Speak to any developer for long enough and they'll all end up using the same stock phrase: making games is really hard. And they're right, of course. Hundreds of staff working on dozens of interconnecting systems while publishers yell deadlines, point at budget spreadsheets and say things like 'we love it, but can we have more flying tanks?'. It's no wonder that, from time to time, the whole thing spins wildly out of control and a game emerges from development limbo looking very different from the one that fell in.
Well, here are nine games that changed massively during construction. Some were last minute changes in direction, others lost key licenses or swapped publishers. What they all prove is that while making games is hard, retaining that glorious initial vision is, well, more-or-less impossible.
1. Alan Wake
Farewell, monster truck love scenes
What it is: After six years in development, Remedy's psychological thriller arrived as a more-or-less linear action adventure following the eponymous author going on holiday by mistake in hellish Bright Falls, Washington. Here, he misplaces his wife, then battles the servants of all-consuming evil the Dark Presence.
What it was: Alan Wake was originally going to be an open-world adventure. However, with a team of just 45 staff working on the engine, plus a desire to create a compelling, pacey narrative, Remedy abandoned the sandbox elements. As head of franchise development Oskari Häkkinen put it: "When you have the player turning up to a love scene in a monster truck, you know something's wrong."
2. Splinter Cell Conviction
The initially beardy rogue tidies up and takes to the shadows
What it is: Essentially a reboot of the stealth action adventure series, this time with shadow-hugging special operative Sam Fisher off the grid and searching for the truth about his daughter's death. Meanwhile, terrorists are plotting to blow up America and something is decidedly rotten in the state of Third Echelon.
What it was: While the final version of Conviction flirts with the idea of Fisher as a dodgy rogue agent, the original design was based entirely around this concept, with our hero bearded, desperate and unhinged. "It was a tale of survival where Fisher would stop at nothing to achieve his goals," says Richard Arroyo, one of the game's animators. "Sam was going through a major change when we first started. We were watching Jason Bourne, Jack Bauer and James Bond, and comparing them to him. The idea was to make him rely more on instincts and have him adapt to an active world where there wasn't the classic hiding in the shadow game play".

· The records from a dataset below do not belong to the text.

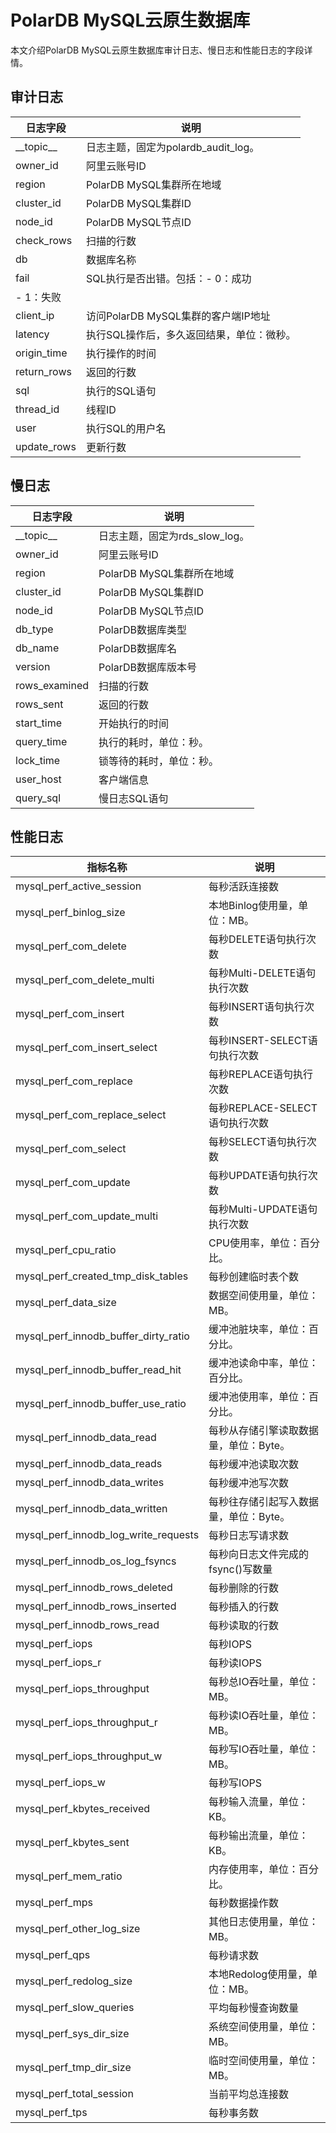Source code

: # PolarDB MySQL云原生数据库

本文介绍PolarDB MySQL云原生数据库审计日志、慢日志和性能日志的字段详情。

## 审计日志

|日志字段|说明|
|----|--|
|\_\_topic\_\_|日志主题，固定为polardb\_audit\_log。|
|owner\_id|阿里云账号ID|
|region|PolarDB MySQL集群所在地域|
|cluster\_id|PolarDB MySQL集群ID|
|node\_id|PolarDB MySQL节点ID|
|check\_rows|扫描的行数|
|db|数据库名称|
|fail|SQL执行是否出错。包括：-   0：成功
-   1：失败 |
|client\_ip|访问PolarDB MySQL集群的客户端IP地址|
|latency|执行SQL操作后，多久返回结果，单位：微秒。|
|origin\_time|执行操作的时间|
|return\_rows|返回的行数|
|sql|执行的SQL语句|
|thread\_id|线程ID|
|user|执行SQL的用户名|
|update\_rows|更新行数|

## 慢日志

|日志字段|说明|
|----|--|
|\_\_topic\_\_|日志主题，固定为rds\_slow\_log。|
|owner\_id|阿里云账号ID|
|region|PolarDB MySQL集群所在地域|
|cluster\_id|PolarDB MySQL集群ID|
|node\_id|PolarDB MySQL节点ID|
|db\_type|PolarDB数据库类型|
|db\_name|PolarDB数据库名|
|version|PolarDB数据库版本号|
|rows\_examined|扫描的行数|
|rows\_sent|返回的行数|
|start\_time|开始执行的时间|
|query\_time|执行的耗时，单位：秒。|
|lock\_time|锁等待的耗时，单位：秒。|
|user\_host|客户端信息|
|query\_sql|慢日志SQL语句|

## 性能日志

|指标名称|说明|
|----|--|
|mysql\_perf\_active\_session|每秒活跃连接数|
|mysql\_perf\_binlog\_size|本地Binlog使用量，单位：MB。|
|mysql\_perf\_com\_delete|每秒DELETE语句执行次数|
|mysql\_perf\_com\_delete\_multi|每秒Multi-DELETE语句执行次数|
|mysql\_perf\_com\_insert|每秒INSERT语句执行次数|
|mysql\_perf\_com\_insert\_select|每秒INSERT-SELECT语句执行次数|
|mysql\_perf\_com\_replace|每秒REPLACE语句执行次数|
|mysql\_perf\_com\_replace\_select|每秒REPLACE-SELECT语句执行次数|
|mysql\_perf\_com\_select|每秒SELECT语句执行次数|
|mysql\_perf\_com\_update|每秒UPDATE语句执行次数|
|mysql\_perf\_com\_update\_multi|每秒Multi-UPDATE语句执行次数|
|mysql\_perf\_cpu\_ratio|CPU使用率，单位：百分比。|
|mysql\_perf\_created\_tmp\_disk\_tables|每秒创建临时表个数|
|mysql\_perf\_data\_size|数据空间使用量，单位：MB。|
|mysql\_perf\_innodb\_buffer\_dirty\_ratio|缓冲池脏块率，单位：百分比。|
|mysql\_perf\_innodb\_buffer\_read\_hit|缓冲池读命中率，单位：百分比。|
|mysql\_perf\_innodb\_buffer\_use\_ratio|缓冲池使用率，单位：百分比。|
|mysql\_perf\_innodb\_data\_read|每秒从存储引擎读取数据量，单位：Byte。|
|mysql\_perf\_innodb\_data\_reads|每秒缓冲池读取次数|
|mysql\_perf\_innodb\_data\_writes|每秒缓冲池写次数|
|mysql\_perf\_innodb\_data\_written|每秒往存储引起写入数据量，单位：Byte。|
|mysql\_perf\_innodb\_log\_write\_requests|每秒日志写请求数|
|mysql\_perf\_innodb\_os\_log\_fsyncs|每秒向日志文件完成的fsync\(\)写数量|
|mysql\_perf\_innodb\_rows\_deleted|每秒删除的行数|
|mysql\_perf\_innodb\_rows\_inserted|每秒插入的行数|
|mysql\_perf\_innodb\_rows\_read|每秒读取的行数|
|mysql\_perf\_iops|每秒IOPS|
|mysql\_perf\_iops\_r|每秒读IOPS|
|mysql\_perf\_iops\_throughput|每秒总IO吞吐量，单位：MB。|
|mysql\_perf\_iops\_throughput\_r|每秒读IO吞吐量，单位：MB。|
|mysql\_perf\_iops\_throughput\_w|每秒写IO吞吐量，单位：MB。|
|mysql\_perf\_iops\_w|每秒写IOPS|
|mysql\_perf\_kbytes\_received|每秒输入流量，单位：KB。|
|mysql\_perf\_kbytes\_sent|每秒输出流量，单位：KB。|
|mysql\_perf\_mem\_ratio|内存使用率，单位：百分比。|
|mysql\_perf\_mps|每秒数据操作数|
|mysql\_perf\_other\_log\_size|其他日志使用量，单位：MB。|
|mysql\_perf\_qps|每秒请求数|
|mysql\_perf\_redolog\_size|本地Redolog使用量，单位：MB。|
|mysql\_perf\_slow\_queries|平均每秒慢查询数量|
|mysql\_perf\_sys\_dir\_size|系统空间使用量，单位：MB。|
|mysql\_perf\_tmp\_dir\_size|临时空间使用量，单位：MB。|
|mysql\_perf\_total\_session|当前平均总连接数|
|mysql\_perf\_tps|每秒事务数|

There were also elements of Ubisoft's Assassin's Creed series creeping in. "This version of Sam would need to blend and use the environment around him, and he would need to 'mingle' with the everyday civilian," says Arroyo. "This is where the idea of the jacket and backpack came from because they would enable him to carry and hide weapons. Fisher was going to be fully rogue - no rules, no restrictions, and no moral code - using an assortment of 'shady' characters to get his weapons and intelligence. I wanted Sam to be as ruthless as possible by making his take down and interrogation moves malicious, giving the player a shock factor you would normally see in the God of War series".
But the creative directors at Ubisoft were not so keen on seeing their dashing stealth agent becoming a homicidal mash up of Jack Bauer and Kratos. They were also wary of cannibalising the crowd stealth elements of Assassin's Creed. "There was a lot of reinventing the wheel, when we could have taken the best elements of Splinter Cell and added original gameplay or visuals," says Arroyo. "Our initial pitch was very well received, but we were slowly deviating from the elements that made the series so successful".